Copy every line of text in the material below word for word, leaving out the pictures.

-*-*-

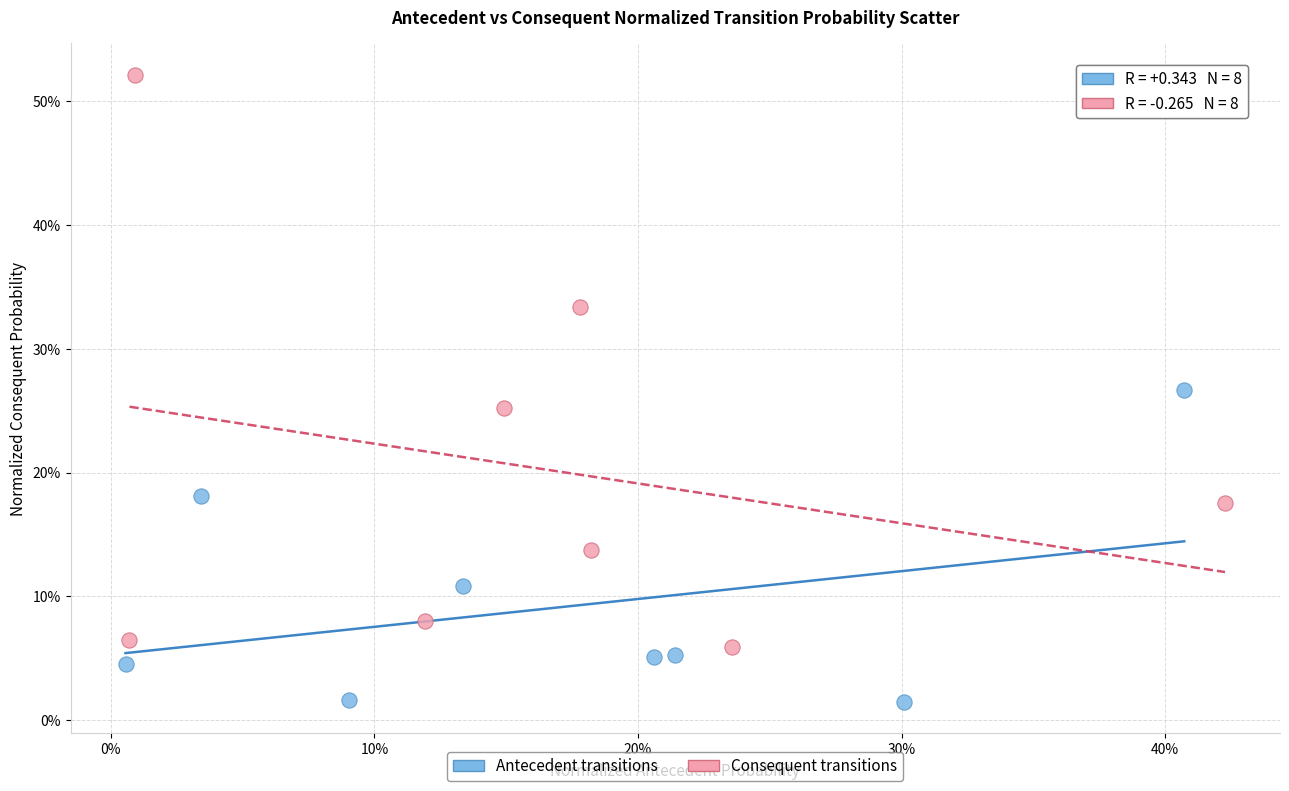

Which series reaches the maximum Y coordinate?

Consequent transitions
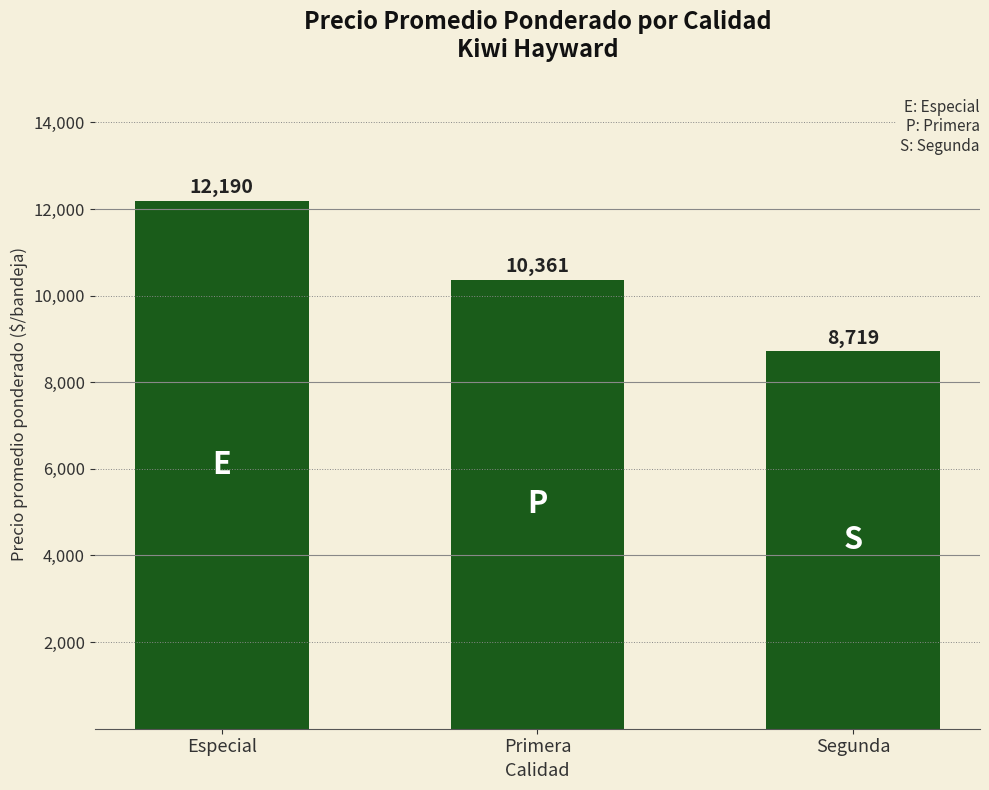

How many data points does each series have?

3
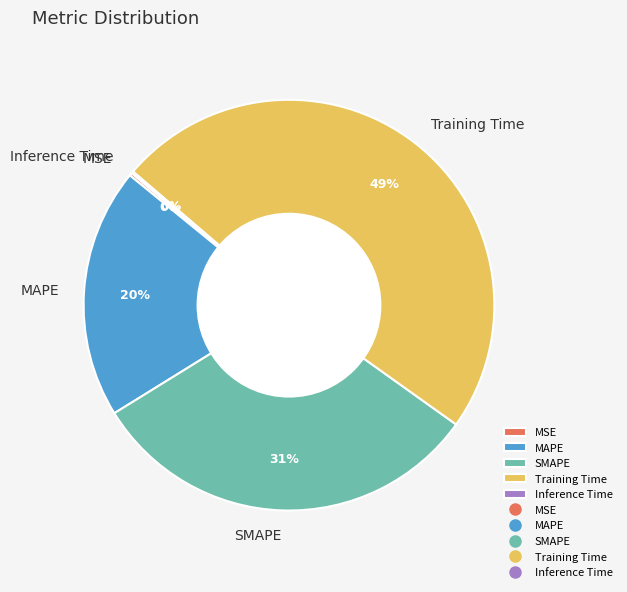

What percentage is the Training Time slice, to the nearest percent?

49%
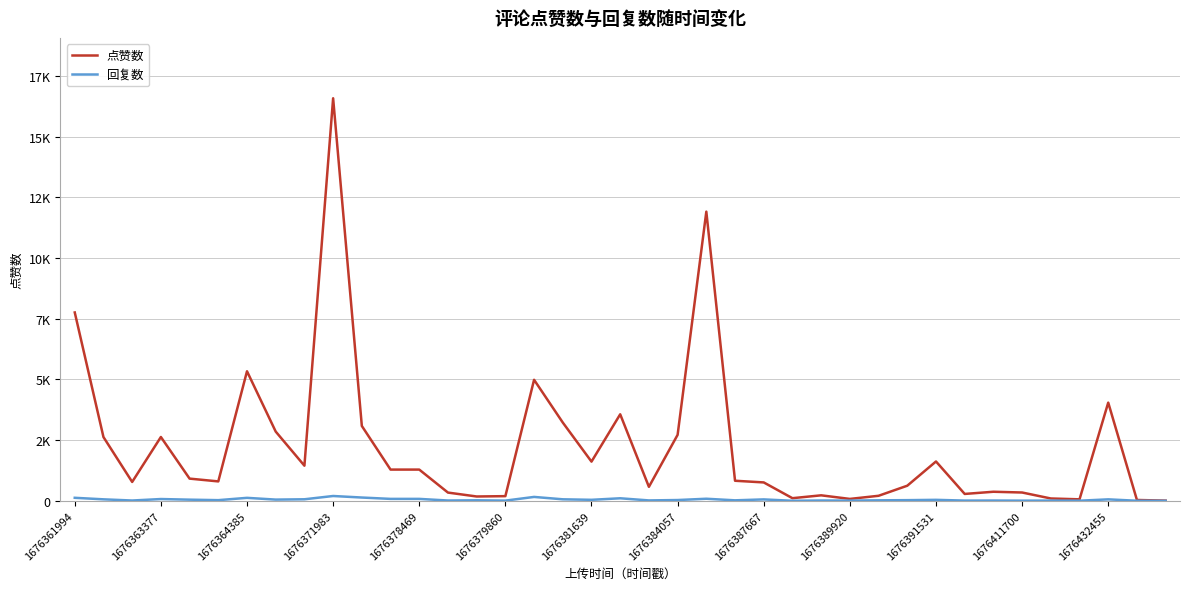

What are all the series names shown in the legend?

点赞数, 回复数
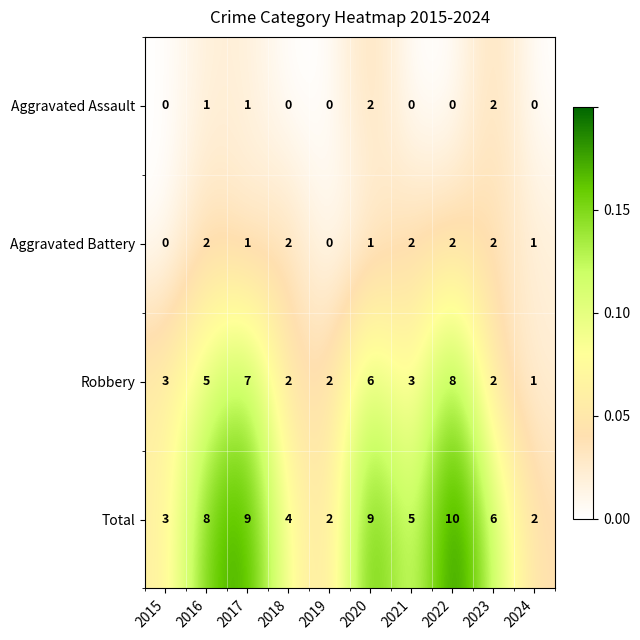

What is the average value of the Robbery series?

4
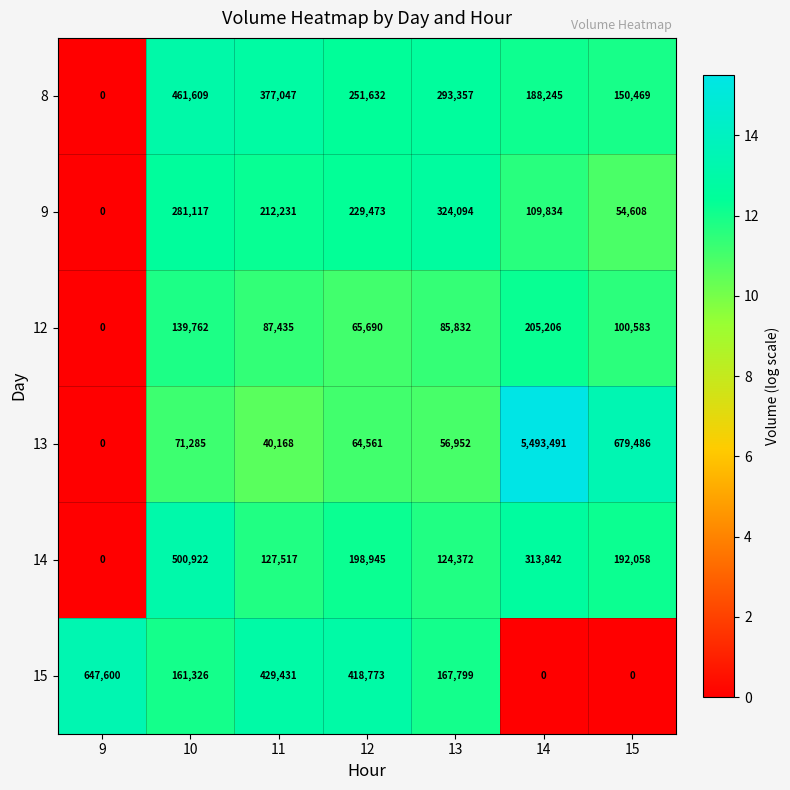

Rank the series by their maximum value, from lowest to highest.

12, 9, 8, 14, 15, 13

-*-*-

**Answer to this task**
Which series reaches the maximum Y coordinate?

Consequent transitions

How many data points does each series have?

3

What percentage is the Training Time slice, to the nearest percent?

49%

What are all the series names shown in the legend?

点赞数, 回复数

What is the average value of the Robbery series?

4

Rank the series by their maximum value, from lowest to highest.

12, 9, 8, 14, 15, 13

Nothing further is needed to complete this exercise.